Last years line up was way better but... Im heaps keen for the Offspring! Didnt know Garbage still existed. Anthrax is a definate! And Dragn Force and Six Feet Under!


----------



## leamos (Aug 8, 2012)

Flogging molly, blink, stone sour, offspring and of course metallica. All thats missing is tool and it'd be the ultimate 90's rock/metal line up.


----------



## monty00 (Aug 8, 2012)

Leamos, I haven't seen the lineup yet but I heard that A Perfect Circle will be there. :lol: Can anyone back this up?


----------



## leamos (Aug 8, 2012)

Here's the line up monty


----------



## Grogshla (Aug 8, 2012)

Keen to see Anthrax,Tallica, offspring and blink


----------



## Kc_read (Aug 8, 2012)

Im purely only going because of metallica because none of the hardcore bands going seem that good to me, ill do the whole day still and wander around, hopefully the second lineup brings some more decent music


----------



## Grogshla (Aug 8, 2012)

yeah mate. I read that metallica are planning to play their black album in full. But not sure how good the source is. 
With metallica confirmed you will see more good bands being attached on the second lineup!


----------



## Kc_read (Aug 8, 2012)

As long as its a massive set im happy, apparantly everyones getting bigger sets this year


----------



## nathancl (Aug 8, 2012)

I think im going to die! the last year and so far the next year has had the best lineups! linkin park and blink are going to be insane! different genre but the stereo lineup is just as epic if not more so!! so pumped for all the upcoming festivities!


----------



## K3nny (Aug 8, 2012)

VenomOOse said:


> I tend to hunt through some of the lesser known acts



here, you dropped these


----------



## Sock Puppet (Aug 8, 2012)

Metallica, Anthrax, Perfect Circle, Tomahawk, Kyuss (even without Nick)
I'm there


----------



## Colin (Aug 8, 2012)

Metallica, A Perfect Circle, Kyuss


----------



## thals (Aug 8, 2012)

Mainly keen on Metallica, Kyuss and Stone Sour but also keen to catch Garbage & APC. Can't wait!


----------



## Rob (Aug 8, 2012)

Anthrax & Flogging Molly. Metallica too, but not if they put too much focus on their post 89 stuff.
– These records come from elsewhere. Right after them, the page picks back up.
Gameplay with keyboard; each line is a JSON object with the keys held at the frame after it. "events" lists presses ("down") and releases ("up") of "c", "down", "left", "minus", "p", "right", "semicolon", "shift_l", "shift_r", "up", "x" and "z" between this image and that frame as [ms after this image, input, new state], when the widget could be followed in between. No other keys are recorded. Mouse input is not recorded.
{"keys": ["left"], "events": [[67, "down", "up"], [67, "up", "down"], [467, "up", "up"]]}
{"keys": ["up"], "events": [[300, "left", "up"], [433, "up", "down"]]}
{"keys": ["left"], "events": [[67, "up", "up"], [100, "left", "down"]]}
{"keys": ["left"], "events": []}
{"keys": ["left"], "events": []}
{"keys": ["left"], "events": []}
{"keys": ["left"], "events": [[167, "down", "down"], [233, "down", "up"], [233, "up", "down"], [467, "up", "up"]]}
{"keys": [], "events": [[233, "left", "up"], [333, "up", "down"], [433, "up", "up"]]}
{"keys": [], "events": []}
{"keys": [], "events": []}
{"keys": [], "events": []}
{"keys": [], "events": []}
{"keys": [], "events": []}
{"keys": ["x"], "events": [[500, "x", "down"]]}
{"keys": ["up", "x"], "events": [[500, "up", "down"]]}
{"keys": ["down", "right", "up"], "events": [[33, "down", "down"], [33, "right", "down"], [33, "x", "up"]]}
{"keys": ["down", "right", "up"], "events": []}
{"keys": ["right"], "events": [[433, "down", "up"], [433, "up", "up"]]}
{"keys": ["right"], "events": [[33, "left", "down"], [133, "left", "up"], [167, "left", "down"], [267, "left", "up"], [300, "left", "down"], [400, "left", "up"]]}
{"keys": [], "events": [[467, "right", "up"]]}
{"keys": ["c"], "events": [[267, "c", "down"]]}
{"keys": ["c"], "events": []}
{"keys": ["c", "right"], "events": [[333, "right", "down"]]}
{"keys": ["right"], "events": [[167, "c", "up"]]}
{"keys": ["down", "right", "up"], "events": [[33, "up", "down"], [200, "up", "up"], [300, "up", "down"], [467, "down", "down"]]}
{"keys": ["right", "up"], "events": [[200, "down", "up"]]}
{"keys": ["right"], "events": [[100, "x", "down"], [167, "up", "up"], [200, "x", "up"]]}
I'm also keen to see if the rumours are true that the other 2 members of The Big 4 will be in the second announcement.


----------



## Kc_read (Aug 8, 2012)

The big 4 in australian would blow my mind, altho Slayer was only just here


----------



## Grogshla (Aug 8, 2012)

Rob_N_Son said:


> Anthrax & Flogging Molly. Metallica too, but not if they put too much focus on their post 89 stuff.
> 
> I'm also keen to see if the rumours are true that the other 2 members of The Big 4 will be in the second announcement.



If the other 2 bands go then my o my what an event it will be.


----------



## Rob (Aug 8, 2012)

Indeed it would be. You'd need to give all the other bands a miss, cos the big 4 would take all the energy you had !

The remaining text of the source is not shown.